If we accord self-knowing to this phase of the soul we make it an Intellectual-Principle and will have to show what distinguishes it from its prior; if we refuse it self-knowing, all our thought brings us step by step to some principle which has this power, and we must discover what such self-knowing consists in. If, again, we do allow self-knowledge in the lower we must examine the question of degree; for if there is no difference of degree, then the reasoning principle in soul is the Intellectual-Principle unalloyed.

We ask, then, whether the understanding principle in the soul has equally the power of turning inwards upon itself or whether it has no more than that of comprehending the impressions, superior and inferior, which it receives.

The first stage is to discover what this comprehension is.

Taylor

II. In the first place, however, we must inquire concerning the soul, whether the knowledge of itself is to be attributed to it, what the gnostic power of it is, and how it subsists. With respect to the sensitive power, therefore, of the soul, we must immediately say that its energy is directed to externals alone. For though there is a co-sensation of things which inwardly take place in the body, yet here the apprehension is of things which are external to sense: for then there is a sensation of the passions which are in the body. But the power in the soul which reasons, and which forms a judgment of the phantasms adjacent from sense, collects and divides them, surveys the impressions as it were which are derived from intellect, and possesses about these the same power [as intellect]. It likewise assumes intelligence, as knowing and adapting new and recently acceding impressions to those in itself which are ancient. And this knowledge and adaptation, we say, are the reminiscences of the soul.

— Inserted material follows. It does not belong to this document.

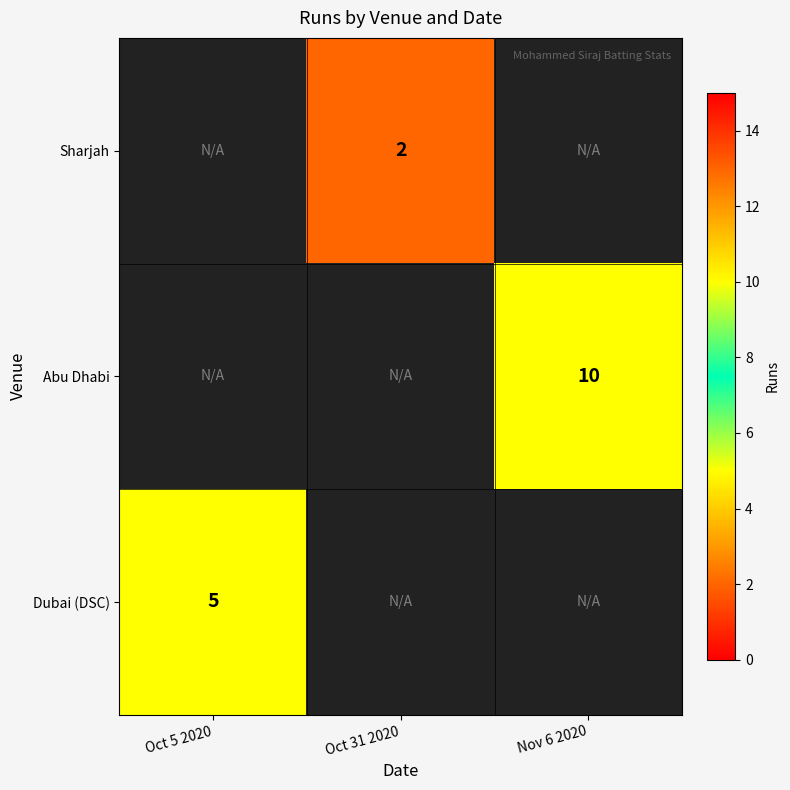

Which series has the widest spread of values?

Dubai (DSC)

The intellect of the soul, also, stops as far as this in its power. [It must be investigated, therefore, whether the reasoning power also,] is converted to, and knows itself, or whether this must be referred to intellect. For if we attribute a knowledge of itself to this part, we must admit that it is intellect; and in this case, we must investigate in what it differs from a superior intellect. But if we do not grant that it has a knowledge of itself, by a reasoning process we must proceed to the intellect which is superior, and we must consider what it is for this to know itself. And if we grant that this is also the province of the reasoning power, we must investigate what the difference is between the two in self-knowledge. For if there is no difference, then this our intellect is the highest. This dianoetic part, therefore, of the soul, is it converted to itself, or not ? Or has it [only] a knowledge of the impressions which it receives both from intellect and sense ? And in the first place, it must be investigated how it possesses this knowledge.